In this area, I find myself motivated to try to “be the change I wish to see in the world.” But what can I do? In the absence of support from my peers, I have often found inspiration from the quotes of the great innovators of the past who overcame this sense of powerlessness. And not all of them are so far removed from us as the ancient Greeks. Probably the quote that has inspired me the most comes from a 1995 Steve Jobs interview:
When you grow up you tend to get told that the world is the way it is and your life is just to live your life inside the world, try not to bash into the walls too much, try to have a nice family, have fun, save a little money. That’s a very limited life. Life can be much broader, once you discover one simple fact, and that is that everything around you that you call life was made up by people that were no smarter than you. And you can change it, you can influence it, you can build your own things that other people can use. Once you learn that, you’ll never be the same again.iii
And so, I’m trying to live my vision of “what ought to be.” I envisage a society which recognises the value and importance of extended family ties, including non-blood friendships—”chosen family”—alongside romantic relationships and the nuclear family. As a general rule, the ideal solution to alienation from the dominant culture is to find subcultures of like-minded peers. Unfortunately, this is easier to do in a culture that puts a high value on friendship to begin with—which means that my mission to solve this very problem will struggle to get off the ground.

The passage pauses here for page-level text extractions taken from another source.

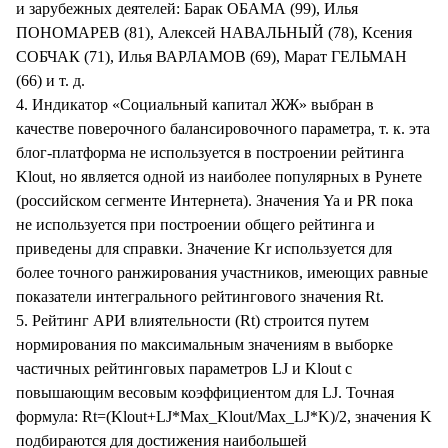
и зарубежных деятелей: Барак ОБАМА (99), Илья
ПОНОМАРЕВ (81), Алексей НАВАЛЬНЫЙ (78), Ксения
СОБЧАК (71), Илья ВАРЛАМОВ (69), Марат ГЕЛЬМАН
(66) и т. д.
4. Индикатор «Социальный капитал ЖЖ» выбран в
качестве поверочного балансировочного параметра, т. к. эта
блог-платформа не используется в построении рейтинга
Klout, но является одной из наиболее популярных в Рунете
(российском сегменте Интернета). Значения Ya и PR пока
не используется при построении общего рейтинга и
приведены для справки. Значение Kr используется для
более точного ранжирования участников, имеющих равные
показатели интегрального рейтингового значения Rt.
5. Рейтинг АРИ влиятельности (Rt) строится путем
нормирования по максимальным значениям в выборке
частичных рейтинговых параметров LJ и Klout с
повышающим весовым коэффициентом для LJ. Точная
формула: Rt=(Klout+LJ*Max_Klout/Max_LJ*K)/2, значения K
подбираются для достижения наибольшей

And yet, I remain hopeful. My experiences have shown that that it is possible, even for men, to form friendships of the good in this culture. Achieving this will require a few things. First, that we do not become emotionally repressed. Second, that we do not internalize the pervasive cultural belief that we cannot love our friends without it turning sexual. Third, that we find other people who have also met the first two requirements. Such people were relatively easy to find when I was a student in my early twenties, but as I have got older, such people have proved to be increasingly few and far between.
Maintaining close relationships of any kind is inevitably challenging. I know that my friendships will come up against barriers that are not merely cultural, but inevitable in human life. This makes it easy for others to minimize my friendship-related struggles by saying “That’s life.” It is difficult to argue with them, for when I do, I get accused of being unable to accept that separation is inevitable.
History shows, however, that it is possible to change things if enough people are interested. I think the key is to challenge the stigmas against sharing emotions outside of the private nuclear family realm. I doubt it is coincidence that friendships of the good have seen a revival in the subcultures where sharing of emotions has become more normal, such as among TV celebrities and university students. By raising awareness of these issues, I hope to set off a “ripple effect” which may eventually lead to positive change.